To use baseline M2M100:
```python
IVAMT(src_lang="en", tgt_lang="pl", model_name="facebook/m2m100_418M")
```

To load a local model from an archive:
```python
# If the model archive is located at /path/to/your/model.tgz, it will be automatically extracted
# to the ~/.cache/huggingface/hub directory. Specify this path using the `model_name` parameter.
IVAMT(src_lang="en", tgt_lang="pl", model_name="/path/to/your/model.tgz")
```
Note: When loading a local model, the tokenizer used will still be `cartesinus/iva_mt_wslot-m2m100_418M-{src_lang}-{tgt_lang}` to ensure compatibility and optimal performance.

## Training M2M100 Model

In this repository, we provide a script `train.py` to facilitate the training of M2M100 models on your specified translation tasks. To run the training script, it is recommended to have a GPU for computational acceleration. When training on Google Colab, it's advisable to use an A100 GPU as V100 might not have sufficient memory.

### Prerequisites

- Ensure that you have installed the necessary libraries by running the following command:
```bash
pip install transformers datasets sacrebleu
```

### Usage

1. Customize your training configuration by creating a JSON file (e.g., `config/iva_mt_wslot-m2m100_418M-en-pl.json`).
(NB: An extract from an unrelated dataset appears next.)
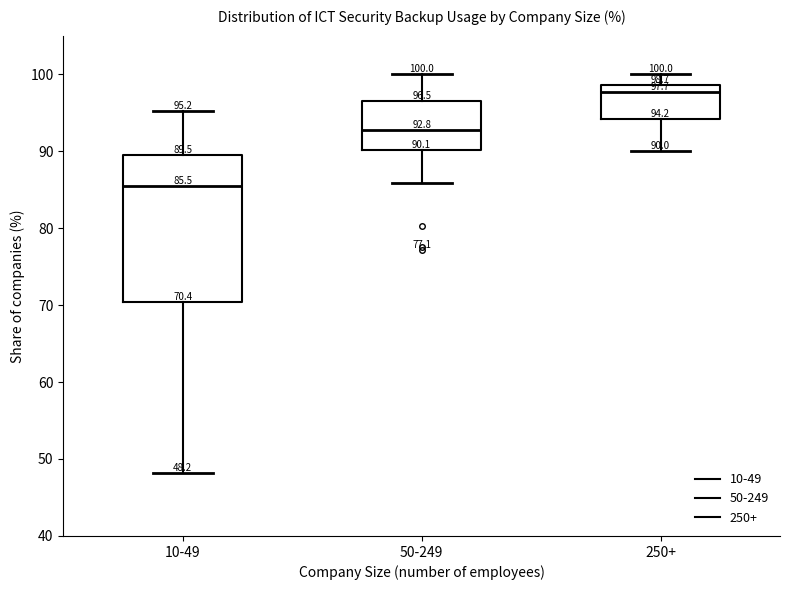

Which box is the tallest, from its lower edge to its upper edge?

10-49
In this file, specify the source language, target language, learning rate, weight decay, number of training epochs, and other relevant parameters.
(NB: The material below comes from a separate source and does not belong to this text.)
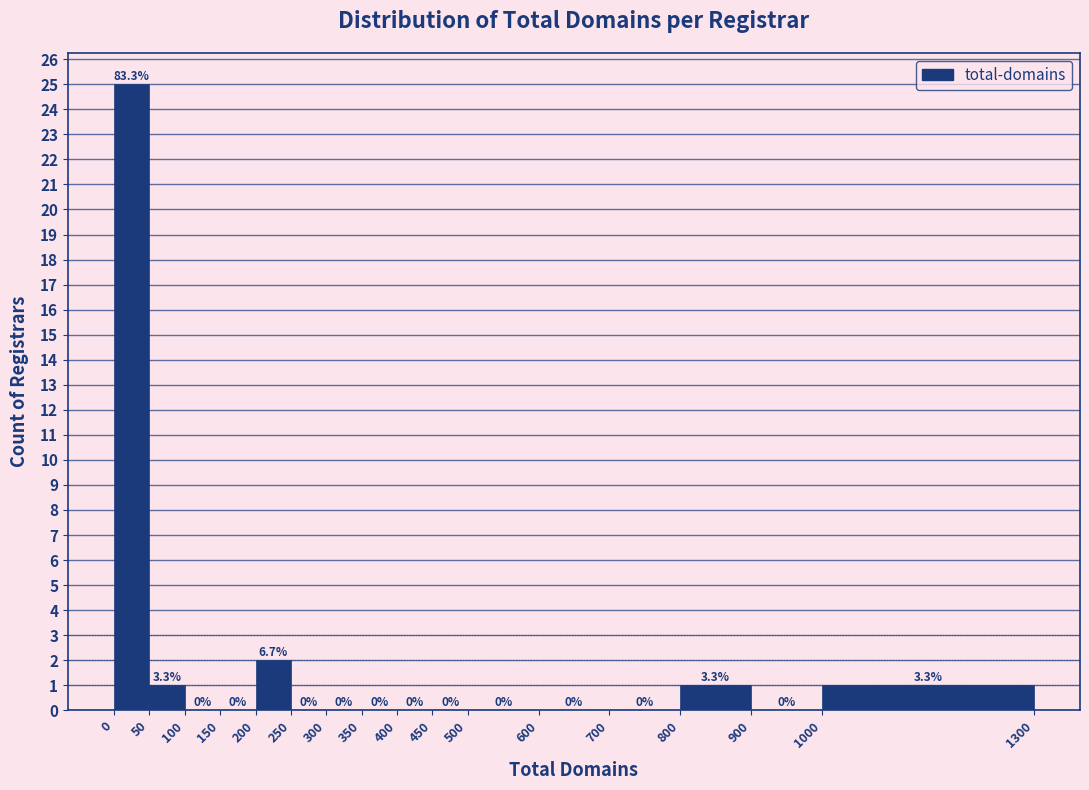

Which range on the x-axis has the tallest bar?

0 to 50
2. Execute the training script by running the following command:
```bash
python train.py --config config/iva_mt_wslot-m2m100_418M-en-pl.json
```

### Configuration File

The configuration file should contain the following parameters:

- `src_lang`: Source language code (e.g., "en" for English).
- `tgt_lang`: Target language code (e.g., "pl" for Polish).
- `learning_rate`: Learning rate for the optimizer.
- `weight_decay`: Weight decay for the optimizer.
- `num_train_epochs`: Number of training epochs.
- `model_space`: The namespace for the model.
- `model_name`: The name of the model.
- `dataset`: The name of the dataset to be used for training.

Example Configuration:
```json
{
    "src_lang": "en",
    "tgt_lang": "pl",
    "learning_rate": 5e-5,
    "weight_decay": 0.01,
    "num_train_epochs": 3,
    "model_space": "facebook",
    "model_name": "m2m100_418M",
    "dataset": "wmt16"
}
```

### Running on Google Colab

If you are running the script on Google Colab, ensure to switch to a runtime with a GPU for better performance. It is recommended to use an A100 GPU as V100 might have memory limitations depending on the size of the model and the dataset.